Rachel Dunscombe, CEO of open EHR International, supports this point: “The future target operating model needs to focus on standards and data as the infrastructure for the future.”
Jim Ritchie, Chief Clinical Information Officer, NHS Greater Manchester, and Renal Consultant, Northern Care Alliance, believes this approach is essential: “We need to build evidence-based standards and criteria for commissioning new technologies and be clear about what the environmental success factors are.
“Digital is languishing in part because it always has to prove itself again and again. Wind is coming out of the sails because we’ve accepted evaluations based on vanity metrics not hard outcomes.”
- Take an integrated care approach
The spotlight has been on acute electronic patient records (EPRs) for a long time now – but there are other more pressing priorities that should be addressed to drive forward the digital transformation agenda.
“I would ask the new Health Secretary to shift away from prioritising ever-increasing EPR maturity as the answer to digital transformation at the expense of wider, more holistic frontline digitisation programmes that deliver far greater impact at a broader system level,” says Dr Tom Oakley.
“We need to recognise that patients are rarely managed within one provider setting and that our digital approach has to start thinking more holistically at a whole system level in order to enable the free movement of patients and their information across care settings”, continued Tom
“The focus should shift from delivering deeper digital maturity at an individual provider level to connecting the digital resources now available across settings for a more streamlined patient journey. This will not only help patient flow but will also allow clinical teams to work more cross-functionally within ICBs, optimising care pathways and reducing waitlists. These decisions need to be taken at an ICB level and reflect a need for digital decision-making to start to move away from individual providers and towards regional-based teams.”
- Tailor support for primary care
Primary care has a specific role in the healthcare system and needs specific digital systems to support its work.
“For too long, technology has been a rate-limiting step in primary care transformation rather than the accelerator it has been in other industries”, believes Dr Simon Bowers, Chief Medical Officer at Blinx Healthcare and practising GP.
“Practices and developing primary care networks (PCNs) don’t need AI, virtual reality or flying cars – they need fewer clicks, seamless integration and technology that saves time.

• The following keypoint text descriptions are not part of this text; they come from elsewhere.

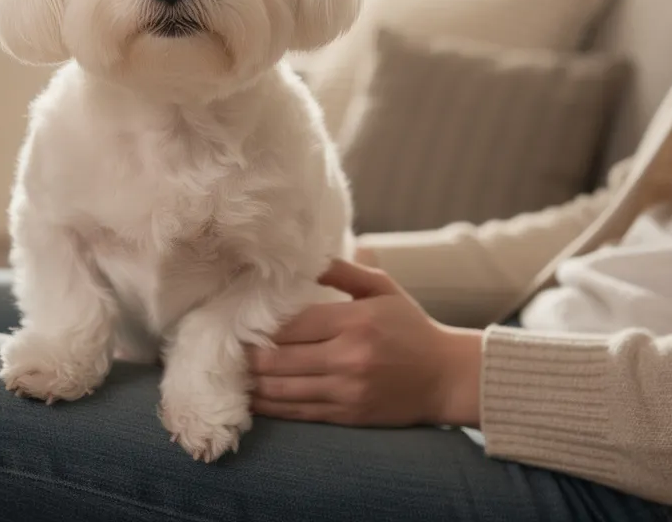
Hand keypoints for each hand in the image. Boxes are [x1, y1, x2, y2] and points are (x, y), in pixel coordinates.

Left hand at [248, 259, 481, 427]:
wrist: (448, 378)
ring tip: (230, 373)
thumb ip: (343, 270)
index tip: (235, 321)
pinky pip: (297, 413)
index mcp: (355, 322)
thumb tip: (306, 257)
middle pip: (278, 359)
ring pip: (282, 390)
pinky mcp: (347, 415)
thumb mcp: (384, 289)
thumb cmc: (412, 328)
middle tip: (223, 348)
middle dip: (246, 355)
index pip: (291, 324)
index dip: (258, 325)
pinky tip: (251, 399)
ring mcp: (346, 391)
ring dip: (251, 383)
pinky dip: (269, 407)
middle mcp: (348, 358)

“They need the freedom to spend their commissioner’s money on NHS-validated digital products that meet their patient flow and critical quality needs, as opposed to the get-what-you’re-given culture that commissioning at scale tends to deliver.”

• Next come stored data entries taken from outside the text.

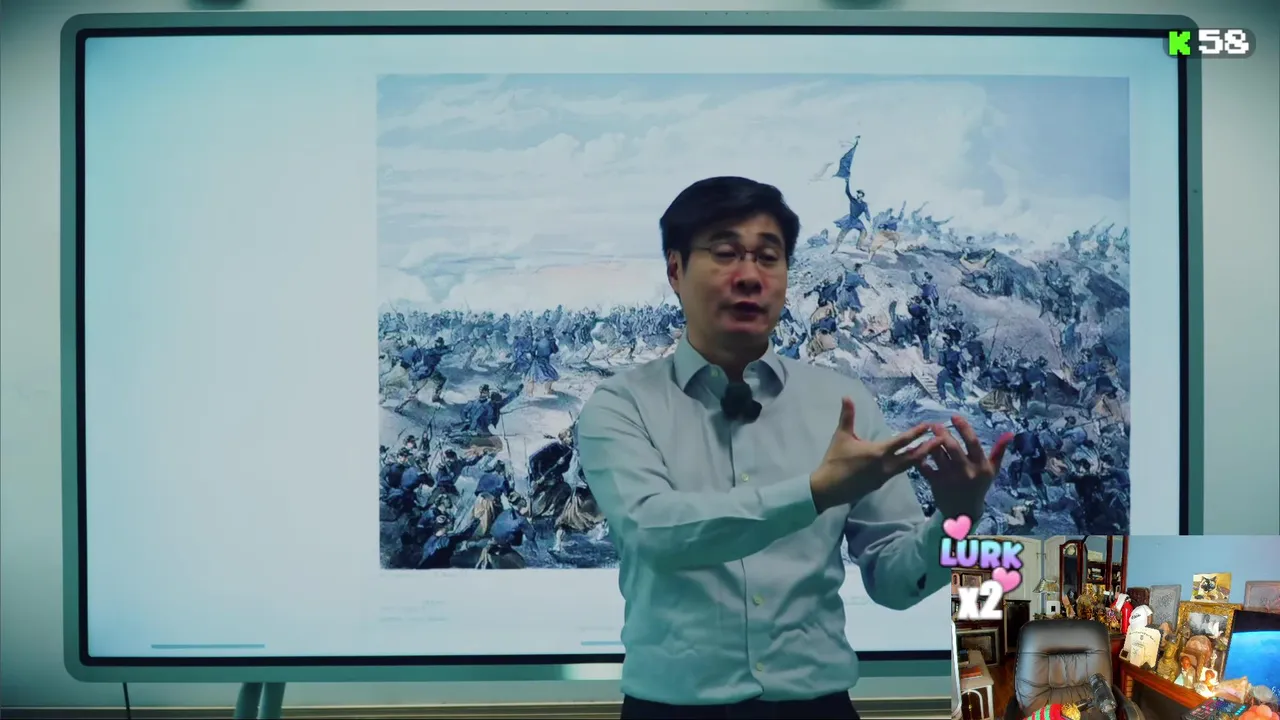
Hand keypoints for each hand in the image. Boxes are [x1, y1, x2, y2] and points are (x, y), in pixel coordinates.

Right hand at [811, 397, 942, 511]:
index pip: (902, 441)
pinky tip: (911, 463)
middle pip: (913, 457)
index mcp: (878, 452)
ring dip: (919, 458)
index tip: (929, 425)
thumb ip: (847, 416)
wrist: (828, 488)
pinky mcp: (880, 484)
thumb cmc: (835, 460)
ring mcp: (884, 477)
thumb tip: (846, 396)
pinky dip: (908, 466)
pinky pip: (898, 473)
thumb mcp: (840, 436)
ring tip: (931, 451)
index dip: (916, 432)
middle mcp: (886, 466)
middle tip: (943, 440)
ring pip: (907, 467)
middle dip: (928, 448)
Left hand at [920, 415, 1013, 519]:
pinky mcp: (936, 484)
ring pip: (937, 455)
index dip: (963, 427)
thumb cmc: (979, 486)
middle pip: (952, 447)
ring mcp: (950, 478)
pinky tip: (918, 450)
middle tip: (935, 424)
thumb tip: (1009, 433)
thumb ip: (999, 451)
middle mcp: (966, 471)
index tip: (954, 416)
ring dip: (930, 443)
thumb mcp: (991, 470)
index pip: (973, 443)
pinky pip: (924, 467)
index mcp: (981, 466)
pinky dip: (920, 458)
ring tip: (927, 435)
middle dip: (942, 433)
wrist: (965, 511)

“Patients want their digital interactions with the NHS to be as easy as Amazon or Netflix”, Simon continues. “They also want human interaction with staff whose time is managed efficiently so those interactions are valuable.
“So, to any incoming Health Secretary, I ask for fewer big ideas or stuff you’ve seen working in health systems that spend two or three times what primary care does per head. Just give us the tools every other industry takes for granted and let us get on with the transformation that our patients and colleagues really need.”

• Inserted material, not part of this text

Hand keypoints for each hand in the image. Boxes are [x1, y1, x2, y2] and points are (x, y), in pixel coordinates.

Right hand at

Over to you, Health Secretary…
Moving the digital healthcare agenda forward doesn’t initially require lots of shiny and new solutions to achieve transformation. A number of hygiene factors need to be addressed before flooding the system with further digital asks.
We need (as with the economy overall) financial stability and sustainability, so we can plan strategically.
The overall operating model needs to be addressed; at the moment more time seems to be spent on investment assurance and navigating the various levels of red tape than readying organisations for change and deploying technology. Ensuring the right accountabilities sit with the right organisations or system entities will be critical. Those responsible for system performance should be able to determine how best to prioritise need.